A second before they reach the finish, Leroy loses his momentum and splashes into the water. He emerges, sputtering, as the other racers dodge to avoid running right over his head.

Will steps triumphantly onto the beach, his arms still ringed with blood and fire.

A loud cheer erupts that I’m sure anyone within a mile radius can hear. He’s taking large, measured breaths, as if his lungs were wings expanding under his ribs. Leroy emerges from the water a moment later, his shirt slicked to his chest. Scowling, he accepts a beach towel and a handful of Embers from one of his teammates.

I hang behind George as the crowd pushes toward Will and knocks him around in congratulations, ruffling his hair, punching him in the arm.

But just before he’s hoisted into the air and carried away, he searches through the crowd until he catches sight of me. Grins until his crooked tooth shows.
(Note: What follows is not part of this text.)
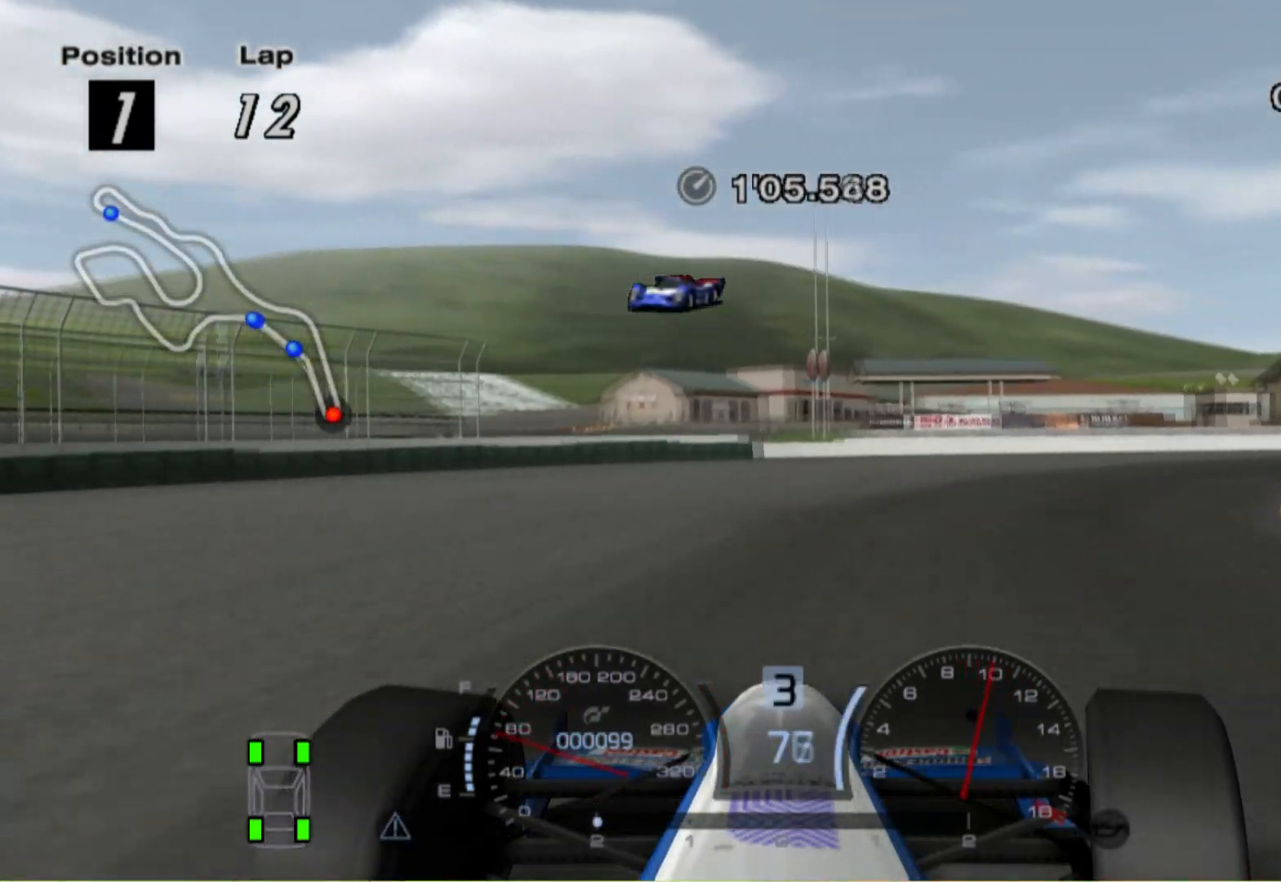
{"buttons": [], "left_stick": "right", "right_stick": "center", "events": []}
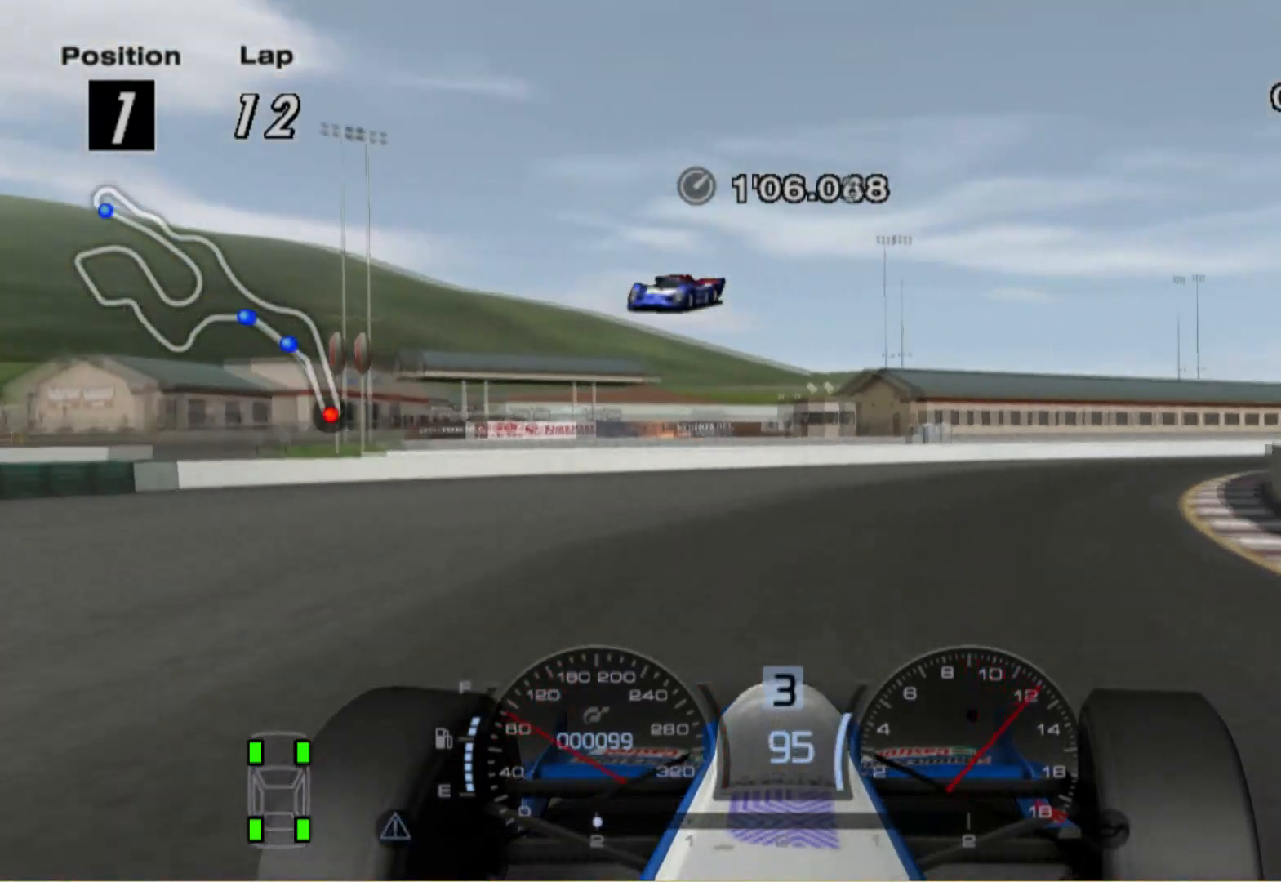
{"buttons": [], "left_stick": "center", "right_stick": "center", "events": [[460, "left_stick", "center"]]}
And I think that for the rest of my life I will never forget this night—?when under an empty ink sky, a boy who shone brighter than the stars stopped long enough to smile at me.

The crowd scatters into the night, leaving apple cores and soda bottles and tattered copies of “The Mackelroy Misfortune” strewn in the sand, but a few of us stay behind to hide the evidence of the race.

George collects the abandoned Mackelroy papers and then digs a hole to set them alight. He douses the flames with lake water until the words are dark ash blending into white sand.

“I better get going,” he says. “Don’t want to risk the wrath of Agatha Mackelroy.” He bids us all goodbye and lopes off into the trees, as if he doesn’t have a care in the world.

Beas and Thom crouch near the lapping water, stalling for time, drawing in the sand with the edges of sticks. “So when will I see you again?” Thom asks.

I’m not trying to eavesdrop, but their voices carry.